Bestaande systemen voor artificial intelligence (ai) zijn uitgezonderd van de nieuwe ai-verordening waar de EU aan werkt. De wettelijke eisen zullen alleen van toepassing zijn als die systemen beduidend worden aangepast. Ontwikkelaars van ai-producten kunnen immers niet voorzien welke regels straks van toepassing zijn voor hun producten.
Dit blijkt uit antwoorden die staatssecretaris Alexandra van Huffelen (Digitalisering) heeft gegeven op Kamervragen. Als de ai-verordening met terugwerkende kracht zou gelden, dan remt dat de ontwikkeling.
Overigens verwacht het kabinet niet dat veel ai-systemen hierdoor ‘buiten schot blijven’. Voorzien wordt dat van veel ai die gebruikt gaat worden voor hoog-risicotoepassingen, regelmatig nieuwe versies met significante aanpassingen uitkomen. En dan gelden de regels weer wel.

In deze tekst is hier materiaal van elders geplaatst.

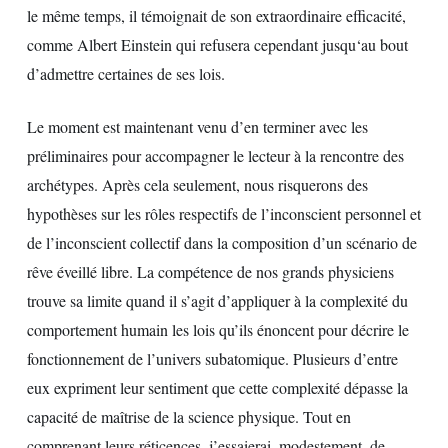
le même temps, il témoignait de son extraordinaire efficacité,
comme Albert Einstein qui refusera cependant jusqu‘au bout
d’admettre certaines de ses lois.
Le moment est maintenant venu d’en terminer avec les
préliminaires pour accompagner le lecteur à la rencontre des
archétypes. Après cela seulement, nous risquerons des
hypothèses sur les rôles respectifs de l’inconscient personnel et
de l’inconscient collectif dans la composition d’un scénario de
rêve éveillé libre. La compétence de nos grands physiciens
trouve sa limite quand il s’agit d’appliquer à la complexité du
comportement humain les lois qu’ils énoncent pour décrire le
fonctionnement de l’univers subatomique. Plusieurs d’entre
eux expriment leur sentiment que cette complexité dépasse la
capacité de maîtrise de la science physique. Tout en
comprenant leurs réticences, j’essaierai, modestement, de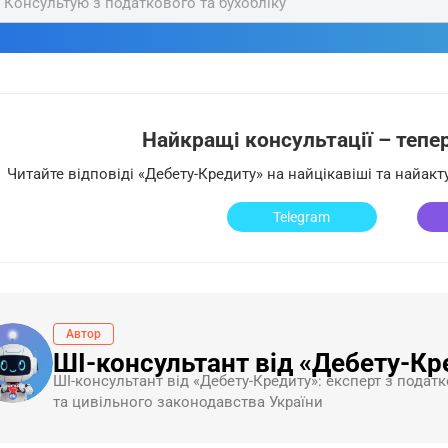
Консультую з податкового та бухобліку
Найкращі консультації – тепер 
Читайте відповіді «Дебету-Кредиту» на найцікавіші та найак
Telegram
Автор
ШІ-консультант від «Дебету-Кр
ШI-консультант від «Дебету-Кредиту»: експерт з податк
та цивільного законодавства України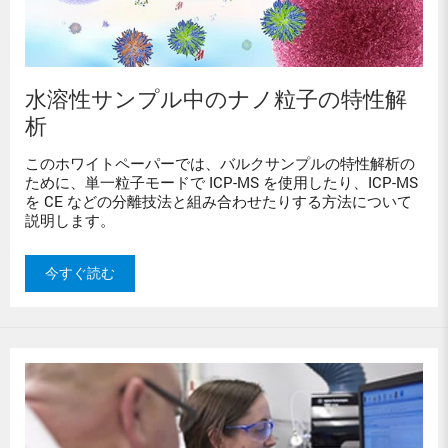
水溶性サンプル中のナノ粒子の特性解
析
このホワイトペーパーでは、バルクサンプルの特性解析の
ために、単一粒子モードで ICP-MS を使用したり、ICP-MS
を CE などの分離技法と組み合わせたりする方法について
説明します。
今すぐ読む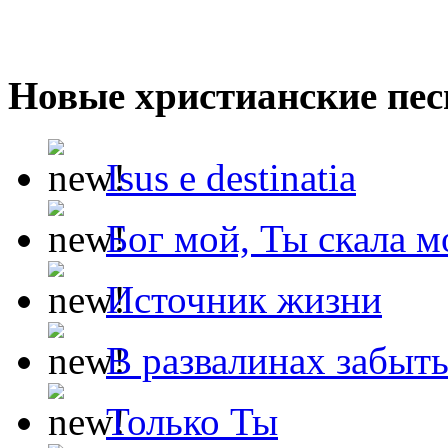
Новые христианские пес
Isus e destinatia
Бог мой, Ты скала м
Источник жизни
В развалинах забыт
Только Ты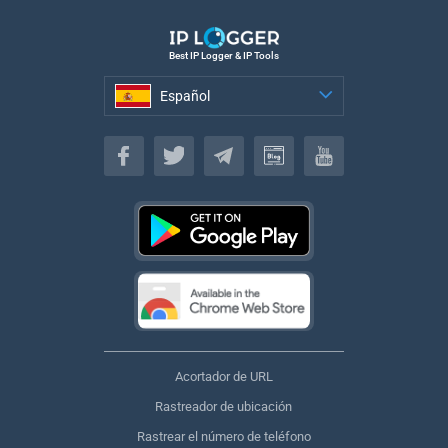
Best IP Logger & IP Tools
Español
Español
Acortador de URL
Rastreador de ubicación
Rastrear el número de teléfono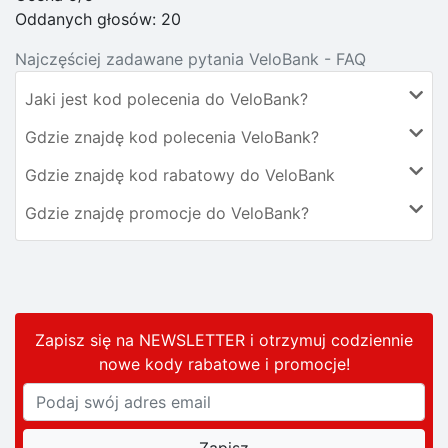
Oddanych głosów:
20
Najczęściej zadawane pytania VeloBank - FAQ
Jaki jest kod polecenia do VeloBank?
Gdzie znajdę kod polecenia VeloBank?
Gdzie znajdę kod rabatowy do VeloBank
Gdzie znajdę promocje do VeloBank?
Zapisz się na NEWSLETTER i otrzymuj codziennie
nowe kody rabatowe
i promocje
!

Belangrijk ook is dat de verordening terugwerkende kracht krijgt voor ‘verboden ai’. Zo mogen overheden straks geen sociale ratingsystemen toepassen die discriminerend werken of andere onevenredig nadelige gevolgen hebben. Ook is transparantie geboden hoe ratings tot stand komen. Burgers moeten ook in beroep kunnen gaan. Uit den boze zijn systemen die burgers beoordelen op basis van data uit hele verschillende omgevingen die niet met elkaar zijn verbonden, maar wel grote nadelige consequenties kunnen hebben.
Overtredingen
Uitgesloten zijn Chinese toestanden waarbij burgers die bijvoorbeeld hun plastic afval in een groene container stoppen of andere kleine overtredingen begaan, niet meer voor een paspoort in aanmerking komen. Wel toegestaan is het geven van scores aan Uber-taxichauffeurs en andersom hun klanten. Want die contexten hangen met elkaar samen. Maar anders wordt het als de klant de Uber-chauffeur een score toebedeelt en de klant vervolgens een hogere of lagere premie moet betalen voor de zorgverzekering.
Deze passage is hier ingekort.